SELECT @ResponseMessage =
	REPLACE
	(
		@ResponseMessage,
		'[firstname]',
		pc.FirstName
	)
FROM Person.Contact pc
WHERE ContactID = 1;

SELECT @ResponseMessage;

Though it may not seem like much of a big deal, when dealing with many lines of concatenated text, it comes out much cleaner.

How to Call a Stored Procedure

Although there are a few ways to call a stored procedure, only one way is actually recommended. The best way is to explicitly specify the stored procedure parameters in the Execute statement. You do this because if the order of the parameters were to change, then the procedure would error out (or even worse pass the incorrect values to the parameters).

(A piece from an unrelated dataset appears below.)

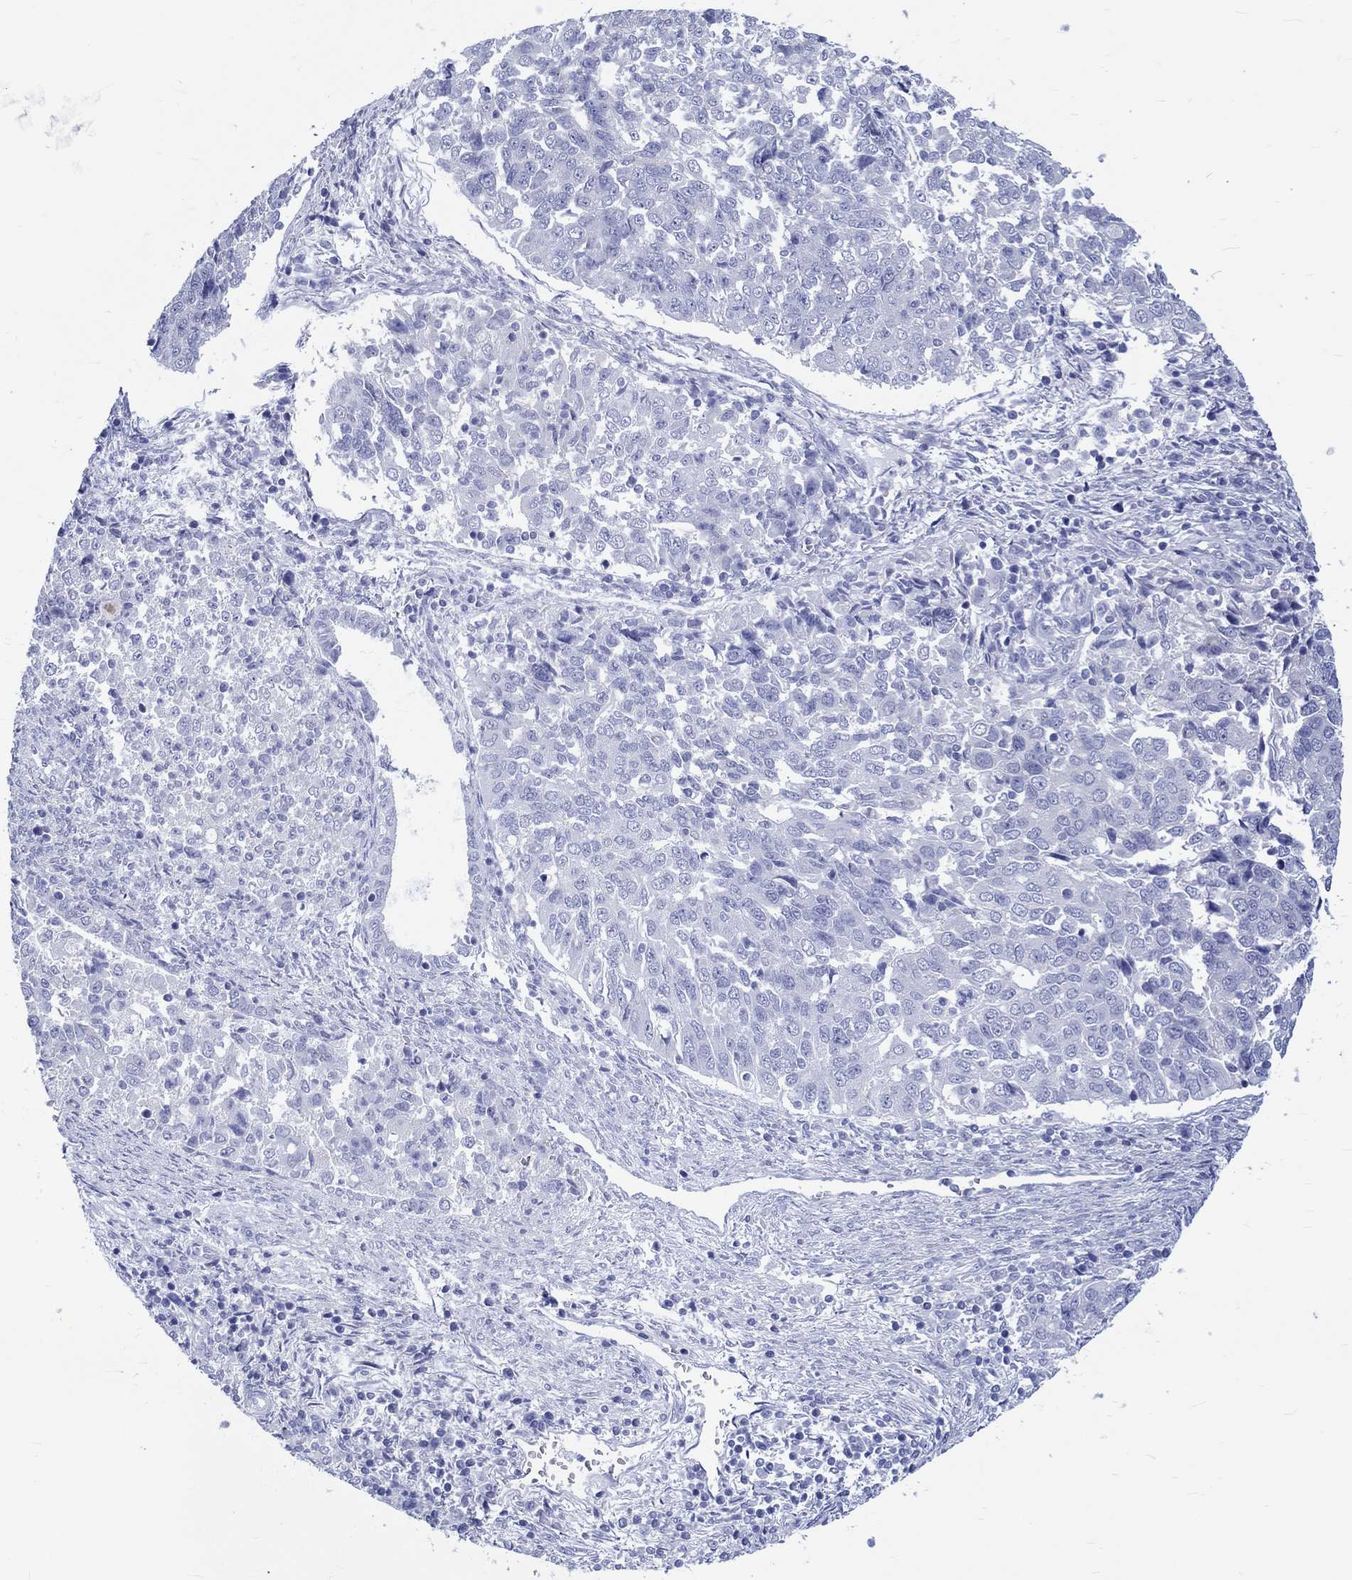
{"staining": {"intensity": "negative", "quantity": "none", "location": "none"}, "tissue": "endometrial cancer", "cell_type": "Tumor cells", "image_type": "cancer", "snomed": [{"axis": "morphology", "description": "Adenocarcinoma, NOS"}, {"axis": "topography", "description": "Endometrium"}], "caption": "This is an IHC image of adenocarcinoma (endometrial). There is no staining in tumor cells.", "gene": "SH2D7", "patient": {"sex": "female", "age": 43}}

Let’s create a stored procedure as an example:

CREATE PROCEDURE spReturnFullName
(
	@FirstName varchar(50),
	@LastName varchar(50),
	@Age int,
	@ClientName varchar(100) OUTPUT
)
AS
SET NOCOUNT ON
BEGIN

	SELECT
		@ClientName = @FirstName + @LastName

END

Now that we have our procedure, let’s call the procedure using EXECUTE. We can also use the EXEC statement as a replacement for Execute, it is merely a simplified way to call the same statment. So below we are specifically specifying the parameters of the procedure. Unfortunately, SQL Server allows procedures to be executed without specifying the parameter name. The way we are doing it below is not only self-documenting, but as mentioned, it will not allow the wrong values to be passed to a parameter.

DECLARE @ClientNameReturn varchar(100)

EXEC spReturnFullName
	@FirstName = 'Vincent',
	@LastName = 'Vega',
	@Age = 40,
	@ClientName = @ClientNameReturn OUTPUT

SELECT @ClientNameReturn

This procedure also has an output parameter, which is denoted by the OUTPUT reserved word.